4 characteristics of headlines that make sales

One of the TV shows I’ve been catching up on lately is Newsroom. It’s a deep drive into modern media capitalism, with a lovable grump for a news anchor named Will McAvoy.

It’s also a fascinating watch for anyone who has or wants to have an audience. There’s lots of issues raised which are poignant far outside the newsroom. Like Shakira.

characteristics of headlines

For example:

– Intern.
-Come on over.
This is the overnight book.
The night crew puts together every story and every press release from everywhere.
Go through this and separate it into four piles– knew that, didn’t know that, don’t care, and Shakira.
But that one’s just for me, all right?

In this conversation snippet, one of the staff, Neal Sampat, explains a key newsroom process to an intern. The staff filters incoming breaking news notifications. They’re old school. They use printouts of the newswire. Given that she’s handed a stack of paper about a foot high, all she’s likely to read is the headlines. The four piles sort out news stories which are geniunely new and important. Everything else is de-priortized.

For a newsroom, this is critical. Their audience depends on them to share the most relevant news which impact their lives. After this first cut, the staff meet to plan the order in which the news will air that night.

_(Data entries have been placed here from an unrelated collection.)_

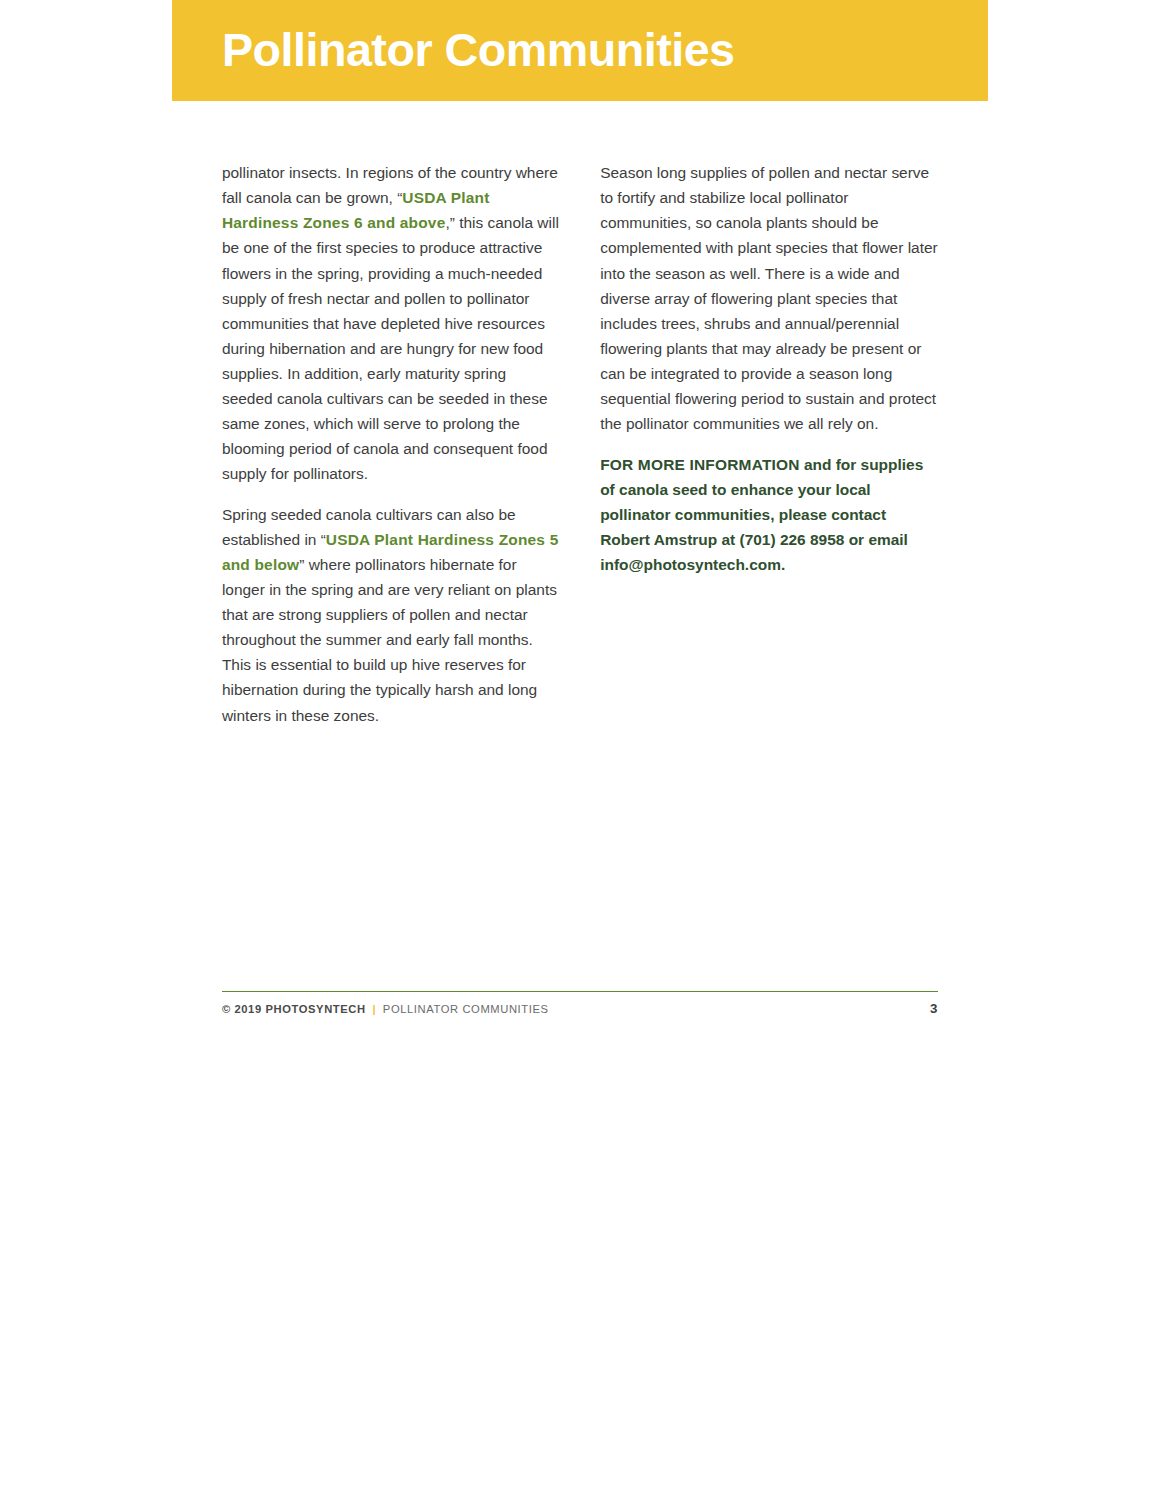Pollinator Communities
pollinator insects. In regions of the country where fall canola can be grown, “USDA Plant Hardiness Zones 6 and above,” this canola will be one of the first species to produce attractive flowers in the spring, providing a much-needed supply of fresh nectar and pollen to pollinator communities that have depleted hive resources during hibernation and are hungry for new food supplies. In addition, early maturity spring seeded canola cultivars can be seeded in these same zones, which will serve to prolong the blooming period of canola and consequent food supply for pollinators.
Spring seeded canola cultivars can also be established in “USDA Plant Hardiness Zones 5 and below” where pollinators hibernate for longer in the spring and are very reliant on plants that are strong suppliers of pollen and nectar throughout the summer and early fall months. This is essential to build up hive reserves for hibernation during the typically harsh and long winters in these zones.
Season long supplies of pollen and nectar serve to fortify and stabilize local pollinator communities, so canola plants should be complemented with plant species that flower later into the season as well. There is a wide and diverse array of flowering plant species that includes trees, shrubs and annual/perennial flowering plants that may already be present or can be integrated to provide a season long sequential flowering period to sustain and protect the pollinator communities we all rely on.
FOR MORE INFORMATION and for supplies of canola seed to enhance your local pollinator communities, please contact Robert Amstrup at (701) 226 8958 or email info@photosyntech.com.
© 2019 PHOTOSYNTECH | POLLINATOR COMMUNITIES
3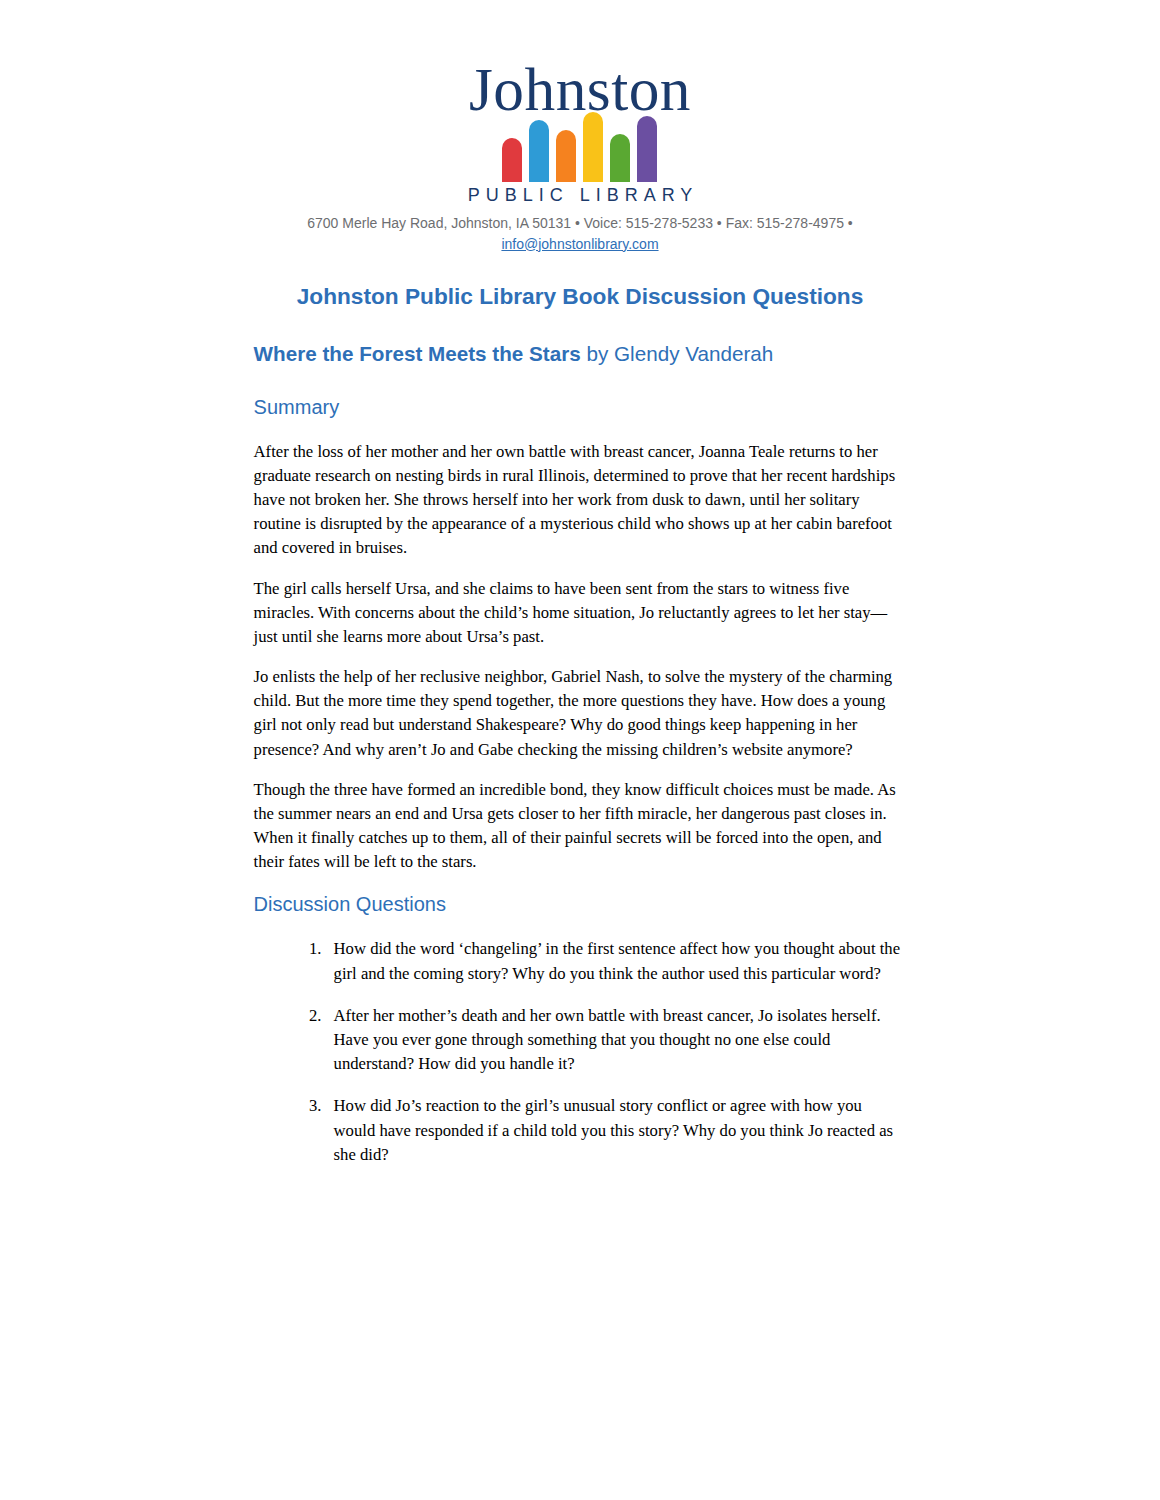Johnston
PUBLIC LIBRARY
6700 Merle Hay Road, Johnston, IA 50131 • Voice: 515-278-5233 • Fax: 515-278-4975 • info@johnstonlibrary.com
Johnston Public Library Book Discussion Questions
Where the Forest Meets the Stars by Glendy Vanderah
Summary
After the loss of her mother and her own battle with breast cancer, Joanna Teale returns to her graduate research on nesting birds in rural Illinois, determined to prove that her recent hardships have not broken her. She throws herself into her work from dusk to dawn, until her solitary routine is disrupted by the appearance of a mysterious child who shows up at her cabin barefoot and covered in bruises.
The girl calls herself Ursa, and she claims to have been sent from the stars to witness five miracles. With concerns about the child’s home situation, Jo reluctantly agrees to let her stay—just until she learns more about Ursa’s past.
Jo enlists the help of her reclusive neighbor, Gabriel Nash, to solve the mystery of the charming child. But the more time they spend together, the more questions they have. How does a young girl not only read but understand Shakespeare? Why do good things keep happening in her presence? And why aren’t Jo and Gabe checking the missing children’s website anymore?
Though the three have formed an incredible bond, they know difficult choices must be made. As the summer nears an end and Ursa gets closer to her fifth miracle, her dangerous past closes in. When it finally catches up to them, all of their painful secrets will be forced into the open, and their fates will be left to the stars.
Discussion Questions
How did the word ‘changeling’ in the first sentence affect how you thought about the girl and the coming story? Why do you think the author used this particular word?
After her mother’s death and her own battle with breast cancer, Jo isolates herself. Have you ever gone through something that you thought no one else could understand? How did you handle it?
How did Jo’s reaction to the girl’s unusual story conflict or agree with how you would have responded if a child told you this story? Why do you think Jo reacted as she did?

Your headline needs to have the same effect on a new reader. Would it make it into the “didn’t know that pile”? You know, the pile which also doesn’t include the “don’t care” pile.

Why is specifically the headline so important? According to Copyblogger, 8 out of 10 people will read the headline, but only 2 out of 10 will continue reading. That means your headline is the singlemost important part of your copy. It requires the most effort to get right, say about 80% of your time…especially in persuasive content. Do you see why interviewing your customers and knowing what they want is so critical?

This has always been the case. Direct marketing legend John Caples analyzed high-performing headlines in his classic Scientific Advertising. He found four critical elements to headlines that pull sales:

  1. Self-interest
  2. News
  3. Curiosity
  4. Quick easy way

Self-interest is pretty much a pre-requisite in every case (it’s why features aren’t enough). Without a hint of self-interest, you’ll lose your reader’s attention almost immediately. Beyond that, some combination of the other three will help interest the reader enough to read the next sentence.

And hook in your reader you must.

That’s the sole purpose of your headline.

To turn the browser into becoming a reader.